## THE TASK:
Each record below is to be output unchanged, and any picture is to be dropped.

## RECORDS FOR PROCESSING:
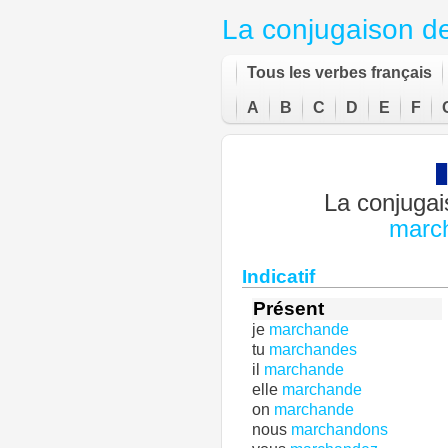
La conjugaison d
Tous les verbes français
A
B
C
D
E
F
La conjugai
marc
Indicatif
Présent
je
marchande
tu
marchandes
il
marchande
elle
marchande
on
marchande
nous
marchandons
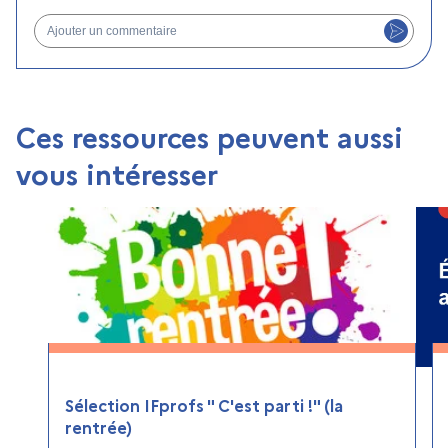
Ajouter un commentaire
Ces ressources peuvent aussi
vous intéresser
Sélection IFprofs " C'est parti !" (la
rentrée)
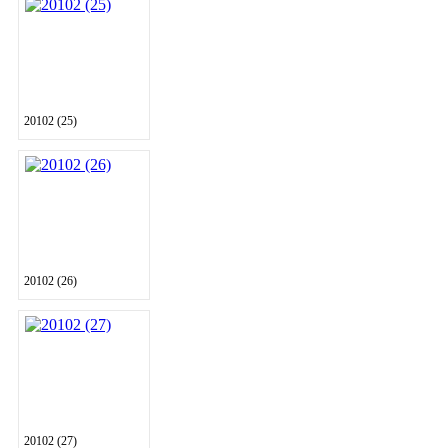
20102 (25)
20102 (26)
20102 (27)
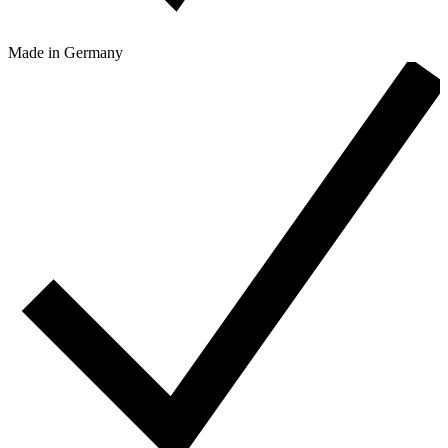
Made in Germany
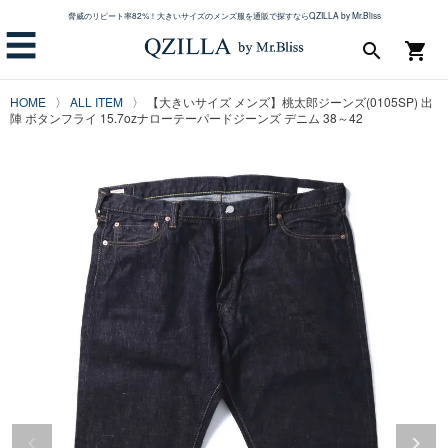
脅威のリピート率82%！大きいサイズのメンズ服を通販で探すならQZILLA by Mr.Bliss
☰
search
shopping_cart
HOME
ALL ITEM
【大きいサイズ メンズ】桃太郎ジーンズ(0105SP) 出
陣 ボタンフライ 15.7ozナローテーパードジーンズ デニム 38～42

## WRITTEN SOLUTION:
La conjugaison d
Tous les verbes français
A
B
C
D
E
F
La conjugai
marc
Indicatif
Présent
je
marchande
tu
marchandes
il
marchande
elle
marchande
on
marchande
nous
marchandons
Ajouter un commentaire
Ces ressources peuvent aussi
vous intéresser
Sélection IFprofs " C'est parti !" (la
rentrée)
20102 (25)
20102 (26)
20102 (27)
Made in Germany
脅威のリピート率82%！大きいサイズのメンズ服を通販で探すならQZILLA by Mr.Bliss
☰
search
shopping_cart
HOME
ALL ITEM
【大きいサイズ メンズ】桃太郎ジーンズ(0105SP) 出
陣 ボタンフライ 15.7ozナローテーパードジーンズ デニム 38～42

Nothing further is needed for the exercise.